Je ne finirais point de conter le détail des magnificences d'hier. Aujourd'hui fut moins beau. Le cap Spartivento, au sud-est italien, n'a pas volé son nom. Il a jeté sur nous le nuage et le vent. Mais cela devait être. Le vieil Homère, dont je ne me sépare jamais et qui est mon prophète, mio duca, mio dottore, m'a prévenu depuis longtemps de la malice de ces climats. Ulysse en souffrit avant nous. Aussi ce grand homme a-t-il appelé l'endroit "une mer si difficile et si dangereuse que les meilleurs et les plus forts navires, accompagnés du vent le plus favorable, ne la passent qu'avec beaucoup de danger". Pour les Anciens, la mer ionienne ne cédait en furie qu'à l'adriatique elle-même. Je voir qu'ils ne se trompaient guère. L'équipage m'assure que, pour le lieu et la saison, il fait délicieux. Pourtant le paquebot bondit comme un chevreau, sur l'onde. Je n'en suis que plus aise de me voir le coeur si dispos.

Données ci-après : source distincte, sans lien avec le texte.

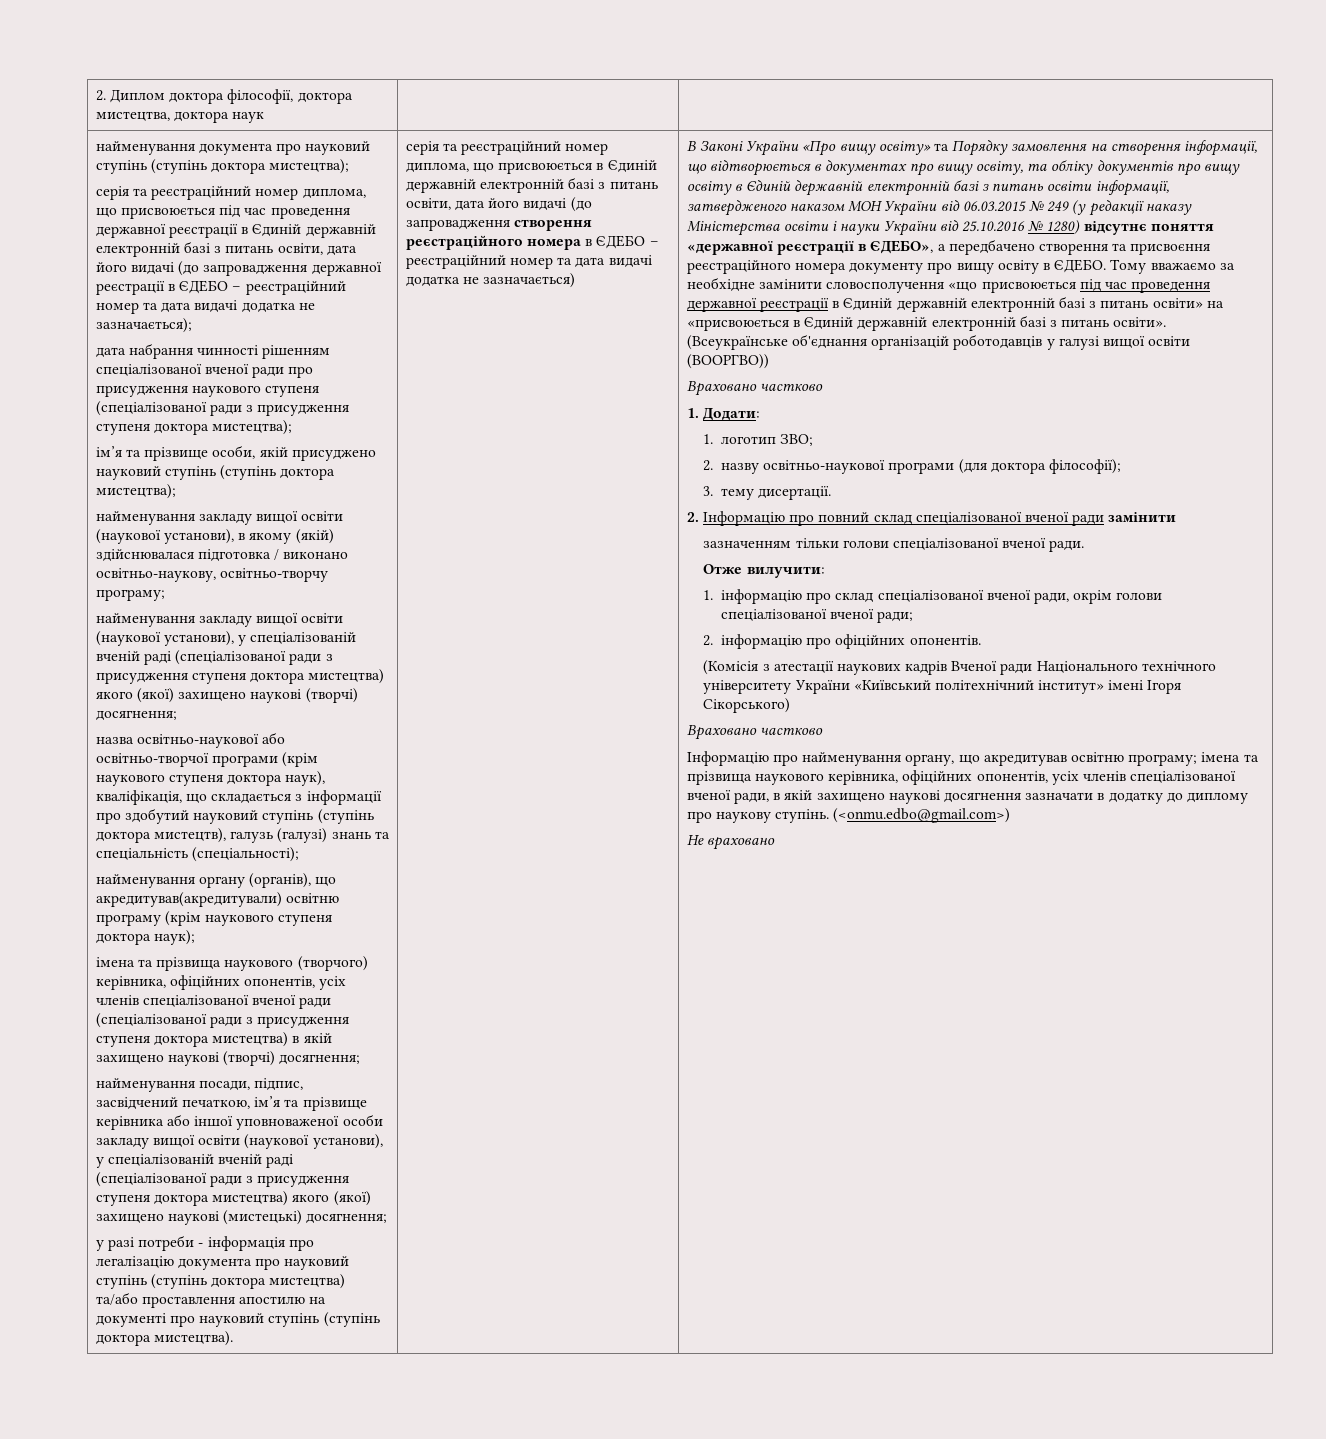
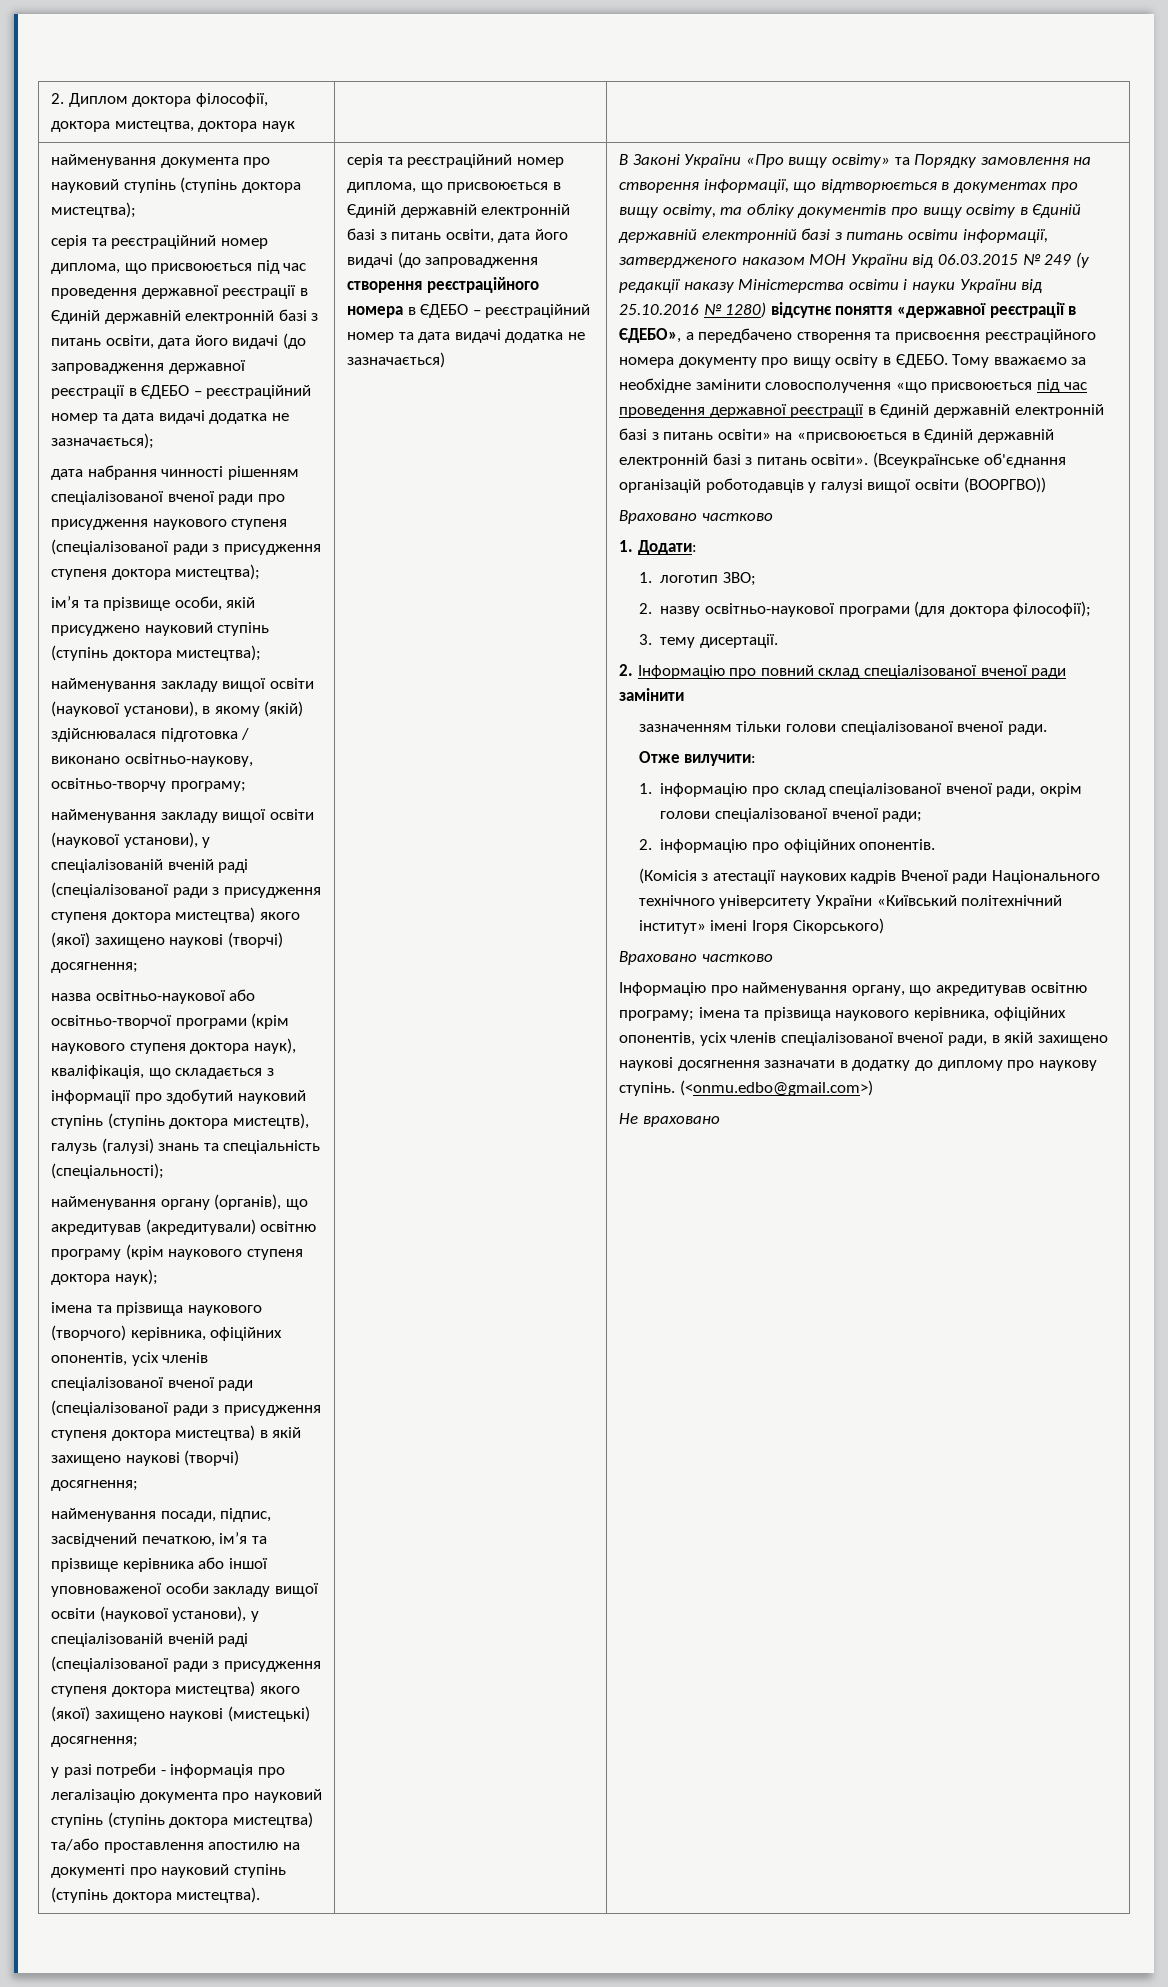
[95,892,282,907] акредитував(акредитували) -> [51,1219,256,1235] акредитував (акредитували)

Mais les trois quarts des passagers n'ont pas dîné. Les paysages pâlissent. La mer a la couleur du plomb. Le ciel est gris. Toutes les étoiles se cachent. Or, nous ne sommes peut-être pas à cinq heures de la presqu'îles de Pélops.

 

Beaucoup de choses s'accomplissent pendant la nuit. C'est encore une vieille et sage maxime que je tire d'Homère. Nous avons fait, pendant la nuit, le tour entier du Péloponèse. On en voit maintenant les dernières montagnes. Aux nuages a succédé une lumière claire et douce. Mes chers amis de France, si vous saviez combien tout cela nous est fraternel!